Viaje a Eritrea, la Corea del Norte de África

El tiempo parece haberse detenido en uno de los países más herméticos, pobres e injustos del mundo

Asmara es una mentirosa bellísima. La capital de Eritrea despereza su encanto temprano, con los primeros rayos del sol, y sus amplias avenidas con edificios antiguos de corte italiano se pueblan poco a poco de paseantes, carros tirados por burros y decenas de bicicletas, que subrayan con su zumbido la escasez de vehículos de motor. En la ciudad, bautizada como “la piccola Roma” en tiempos de la colonia, apenas hay coches y ni motocicletas. En la acera, un hombre limpia pausadamente el escaparate de su tienda de ropa, coronada por un cartel azul decadente, y de una pastelería cercana emana el aroma de capuccinos y croissants recién hechos. En el interior, una sala de techos altos y paredes de espejo, sólo quedan dos mesas libres. Los clientes, casi todos hombres, difuminan sus conversaciones entre el ruido de las tazas y el silbido de la máquina de café y, en una silla junto a la pared, Effren Shewua sorbe su té con tanta calma que parece que lleva en esa posición desde mediados del siglo pasado. A Effren, ingeniero de treinta y pocos casado con una italiana, le encanta su ciudad. Le gustan sus calles limpias y la historia de sus paredes de piedra. Luego recuerda todo lo demás y congela su sonrisa: él, como casi todos, también se querría marchar.

+-------+

**Consigna del ejercicio**. Copia palabra por palabra el texto de arriba sobre el viaje a Eritrea, completo y sin cambiar nada.

**Datos recopilados**.
+-------+

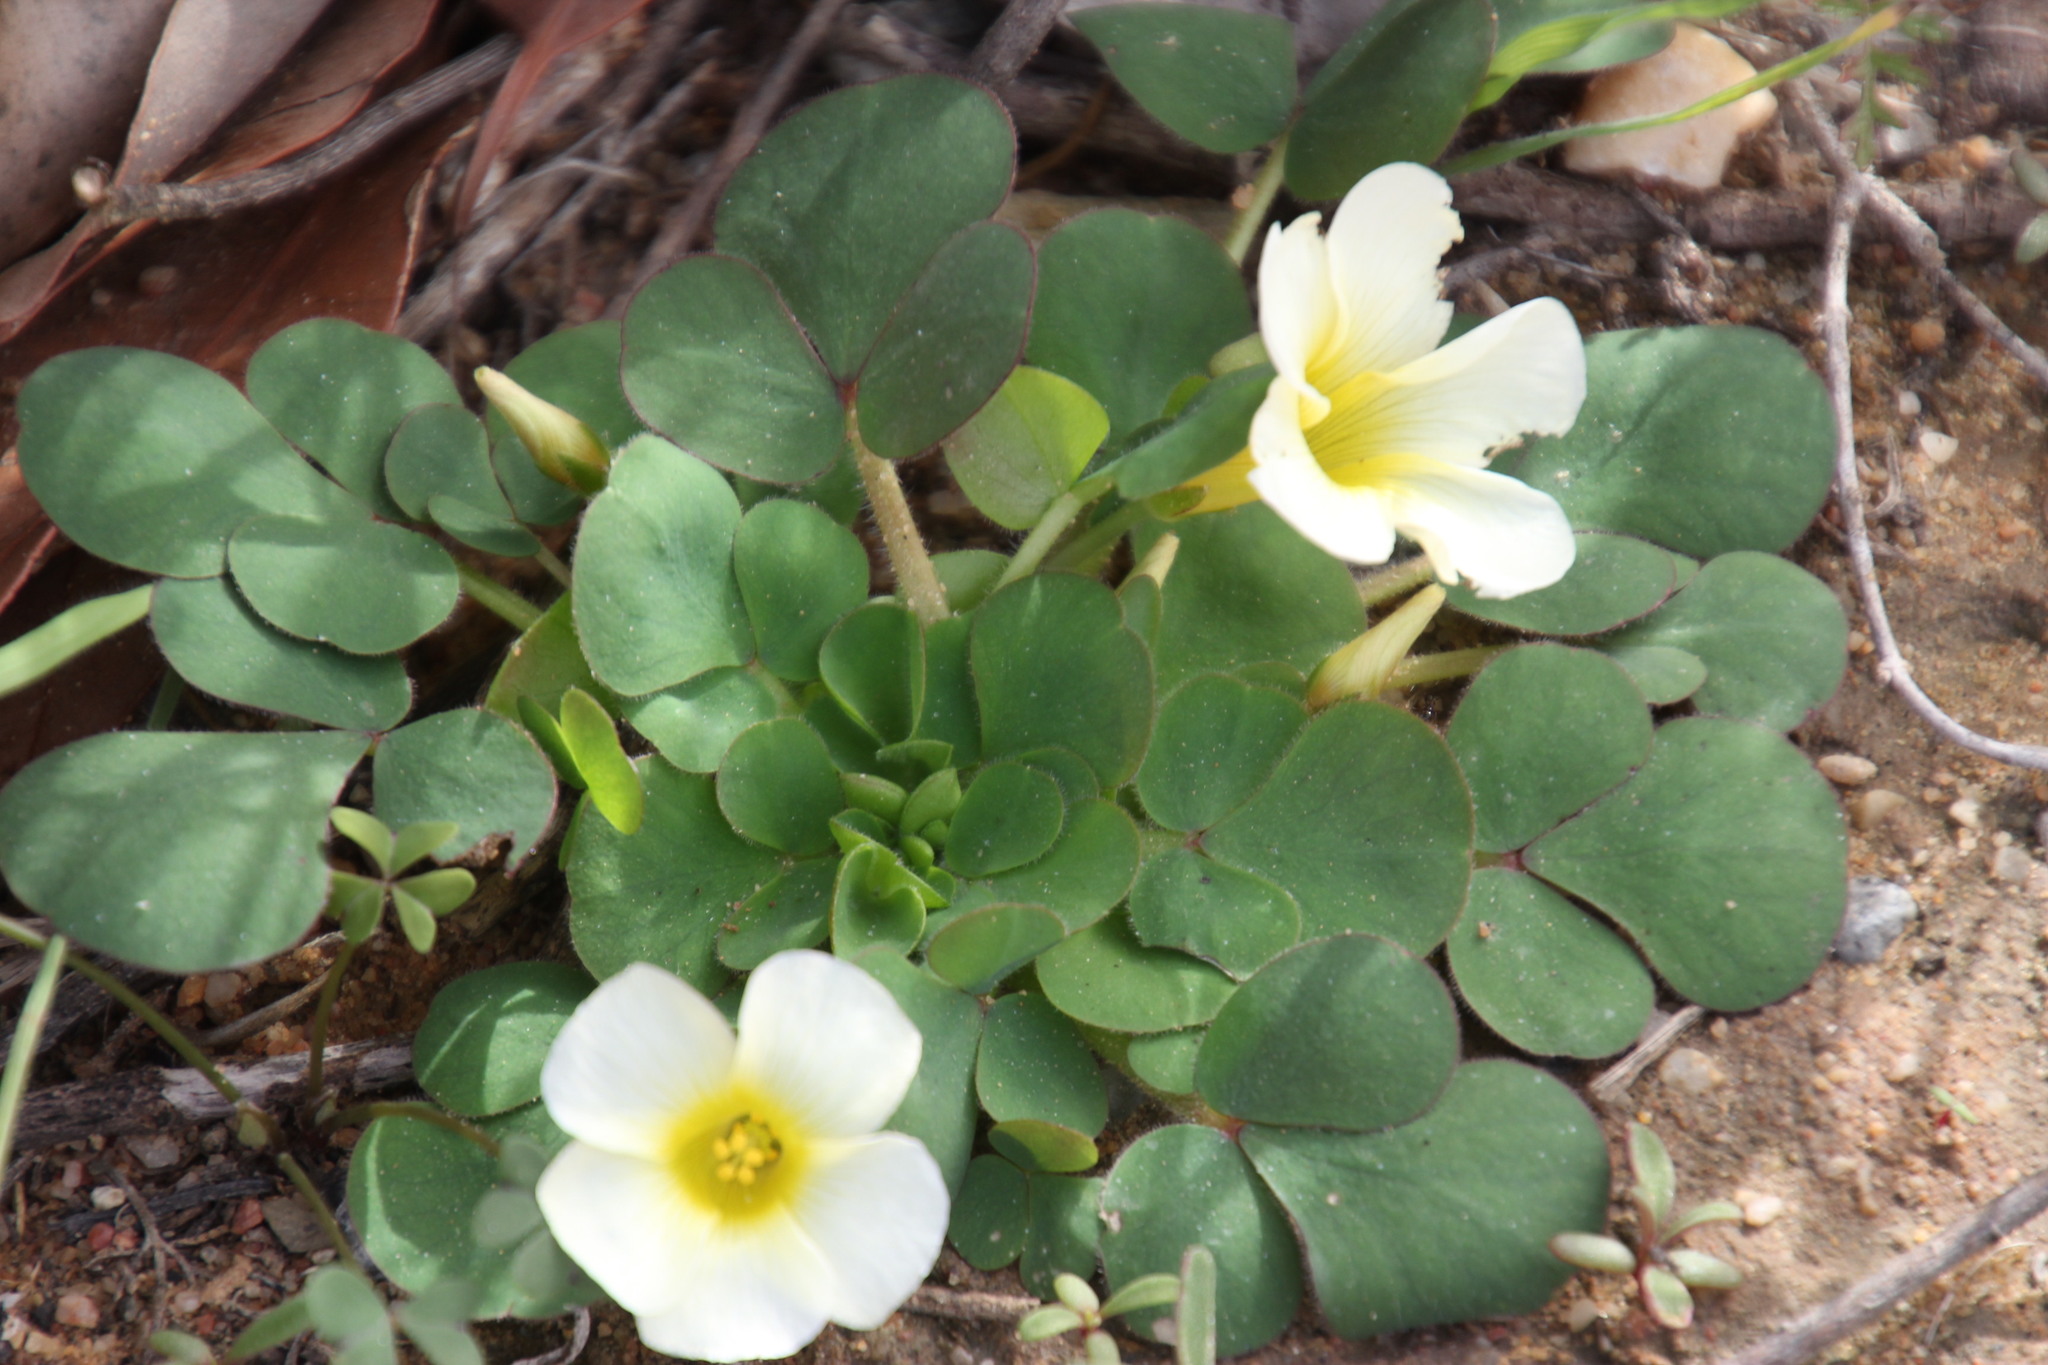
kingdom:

+-------+

**Respuesta al ejercicio**.
Viaje a Eritrea, la Corea del Norte de África

El tiempo parece haberse detenido en uno de los países más herméticos, pobres e injustos del mundo

Asmara es una mentirosa bellísima. La capital de Eritrea despereza su encanto temprano, con los primeros rayos del sol, y sus amplias avenidas con edificios antiguos de corte italiano se pueblan poco a poco de paseantes, carros tirados por burros y decenas de bicicletas, que subrayan con su zumbido la escasez de vehículos de motor. En la ciudad, bautizada como “la piccola Roma” en tiempos de la colonia, apenas hay coches y ni motocicletas. En la acera, un hombre limpia pausadamente el escaparate de su tienda de ropa, coronada por un cartel azul decadente, y de una pastelería cercana emana el aroma de capuccinos y croissants recién hechos. En el interior, una sala de techos altos y paredes de espejo, sólo quedan dos mesas libres. Los clientes, casi todos hombres, difuminan sus conversaciones entre el ruido de las tazas y el silbido de la máquina de café y, en una silla junto a la pared, Effren Shewua sorbe su té con tanta calma que parece que lleva en esa posición desde mediados del siglo pasado. A Effren, ingeniero de treinta y pocos casado con una italiana, le encanta su ciudad. Le gustan sus calles limpias y la historia de sus paredes de piedra. Luego recuerda todo lo demás y congela su sonrisa: él, como casi todos, también se querría marchar.